Activity >> Without altering a single word, repeat the records that follow.

Excerpted records >>
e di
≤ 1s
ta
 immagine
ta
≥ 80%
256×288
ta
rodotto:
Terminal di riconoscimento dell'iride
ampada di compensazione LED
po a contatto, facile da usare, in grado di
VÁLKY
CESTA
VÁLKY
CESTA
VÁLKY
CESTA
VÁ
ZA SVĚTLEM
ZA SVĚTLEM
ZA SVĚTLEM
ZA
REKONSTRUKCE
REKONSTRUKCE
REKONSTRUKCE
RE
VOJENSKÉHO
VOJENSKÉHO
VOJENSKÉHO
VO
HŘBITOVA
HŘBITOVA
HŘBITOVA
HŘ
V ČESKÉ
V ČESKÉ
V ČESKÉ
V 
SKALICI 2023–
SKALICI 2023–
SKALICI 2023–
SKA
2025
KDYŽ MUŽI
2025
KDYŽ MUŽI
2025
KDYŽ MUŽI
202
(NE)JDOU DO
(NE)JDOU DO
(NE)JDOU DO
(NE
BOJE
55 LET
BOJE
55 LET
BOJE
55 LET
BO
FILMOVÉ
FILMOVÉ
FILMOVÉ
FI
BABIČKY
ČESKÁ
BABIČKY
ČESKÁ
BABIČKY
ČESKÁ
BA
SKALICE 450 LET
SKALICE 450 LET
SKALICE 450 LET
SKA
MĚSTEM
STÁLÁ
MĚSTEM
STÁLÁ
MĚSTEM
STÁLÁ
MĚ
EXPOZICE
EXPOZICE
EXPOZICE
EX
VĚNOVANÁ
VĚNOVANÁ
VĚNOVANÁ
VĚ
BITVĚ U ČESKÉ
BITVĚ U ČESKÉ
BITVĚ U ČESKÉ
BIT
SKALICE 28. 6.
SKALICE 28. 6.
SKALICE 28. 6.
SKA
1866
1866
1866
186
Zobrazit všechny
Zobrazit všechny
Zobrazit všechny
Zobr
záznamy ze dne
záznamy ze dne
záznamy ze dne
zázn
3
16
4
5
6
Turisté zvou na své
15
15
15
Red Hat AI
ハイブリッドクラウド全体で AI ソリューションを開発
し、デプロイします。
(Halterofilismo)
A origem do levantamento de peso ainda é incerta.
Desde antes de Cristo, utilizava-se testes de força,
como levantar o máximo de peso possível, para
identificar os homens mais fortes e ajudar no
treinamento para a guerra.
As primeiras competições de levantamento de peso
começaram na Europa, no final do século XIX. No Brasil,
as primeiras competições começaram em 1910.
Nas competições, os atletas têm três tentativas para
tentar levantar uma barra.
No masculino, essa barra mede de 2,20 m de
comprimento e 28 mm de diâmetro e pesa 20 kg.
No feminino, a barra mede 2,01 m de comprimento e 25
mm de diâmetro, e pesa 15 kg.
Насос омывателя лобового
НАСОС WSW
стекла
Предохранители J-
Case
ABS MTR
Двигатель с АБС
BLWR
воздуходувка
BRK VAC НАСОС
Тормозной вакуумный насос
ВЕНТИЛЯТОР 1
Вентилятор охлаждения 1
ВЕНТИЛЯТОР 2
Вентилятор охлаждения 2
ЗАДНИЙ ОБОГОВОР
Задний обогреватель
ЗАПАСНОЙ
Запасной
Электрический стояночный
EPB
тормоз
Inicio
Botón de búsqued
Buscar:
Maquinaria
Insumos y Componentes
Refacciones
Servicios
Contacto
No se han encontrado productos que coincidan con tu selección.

Finished task >>
e di
≤ 1s
ta
 immagine
ta
≥ 80%
256×288
ta
rodotto:
Terminal di riconoscimento dell'iride
ampada di compensazione LED
po a contatto, facile da usare, in grado di
VÁLKY
CESTA
VÁLKY
CESTA
VÁLKY
CESTA
VÁ
ZA SVĚTLEM
ZA SVĚTLEM
ZA SVĚTLEM
ZA
REKONSTRUKCE
REKONSTRUKCE
REKONSTRUKCE
RE
VOJENSKÉHO
VOJENSKÉHO
VOJENSKÉHO
VO
HŘBITOVA
HŘBITOVA
HŘBITOVA
HŘ
V ČESKÉ
V ČESKÉ
V ČESKÉ
V 
SKALICI 2023–
SKALICI 2023–
SKALICI 2023–
SKA
2025
KDYŽ MUŽI
2025
KDYŽ MUŽI
2025
KDYŽ MUŽI
202
(NE)JDOU DO
(NE)JDOU DO
(NE)JDOU DO
(NE
BOJE
55 LET
BOJE
55 LET
BOJE
55 LET
BO
FILMOVÉ
FILMOVÉ
FILMOVÉ
FI
BABIČKY
ČESKÁ
BABIČKY
ČESKÁ
BABIČKY
ČESKÁ
BA
SKALICE 450 LET
SKALICE 450 LET
SKALICE 450 LET
SKA
MĚSTEM
STÁLÁ
MĚSTEM
STÁLÁ
MĚSTEM
STÁLÁ
MĚ
EXPOZICE
EXPOZICE
EXPOZICE
EX
VĚNOVANÁ
VĚNOVANÁ
VĚNOVANÁ
VĚ
BITVĚ U ČESKÉ
BITVĚ U ČESKÉ
BITVĚ U ČESKÉ
BIT
SKALICE 28. 6.
SKALICE 28. 6.
SKALICE 28. 6.
SKA
1866
1866
1866
186
Zobrazit všechny
Zobrazit všechny
Zobrazit všechny
Zobr
záznamy ze dne
záznamy ze dne
záznamy ze dne
zázn
3
16
4
5
6
Turisté zvou na své
15
15
15
Red Hat AI
ハイブリッドクラウド全体で AI ソリューションを開発
し、デプロイします。
(Halterofilismo)
A origem do levantamento de peso ainda é incerta.
Desde antes de Cristo, utilizava-se testes de força,
como levantar o máximo de peso possível, para
identificar os homens mais fortes e ajudar no
treinamento para a guerra.
As primeiras competições de levantamento de peso
começaram na Europa, no final do século XIX. No Brasil,
as primeiras competições começaram em 1910.
Nas competições, os atletas têm três tentativas para
tentar levantar uma barra.
No masculino, essa barra mede de 2,20 m de
comprimento e 28 mm de diâmetro e pesa 20 kg.
No feminino, a barra mede 2,01 m de comprimento e 25
mm de diâmetro, e pesa 15 kg.
Насос омывателя лобового
НАСОС WSW
стекла
Предохранители J-
Case
ABS MTR
Двигатель с АБС
BLWR
воздуходувка
BRK VAC НАСОС
Тормозной вакуумный насос
ВЕНТИЛЯТОР 1
Вентилятор охлаждения 1
ВЕНТИЛЯТОР 2
Вентилятор охлаждения 2
ЗАДНИЙ ОБОГОВОР
Задний обогреватель
ЗАПАСНОЙ
Запасной
Электрический стояночный
EPB
тормоз
Inicio
Botón de búsqued
Buscar:
Maquinaria
Insumos y Componentes
Refacciones
Servicios
Contacto
No se han encontrado productos que coincidan con tu selección.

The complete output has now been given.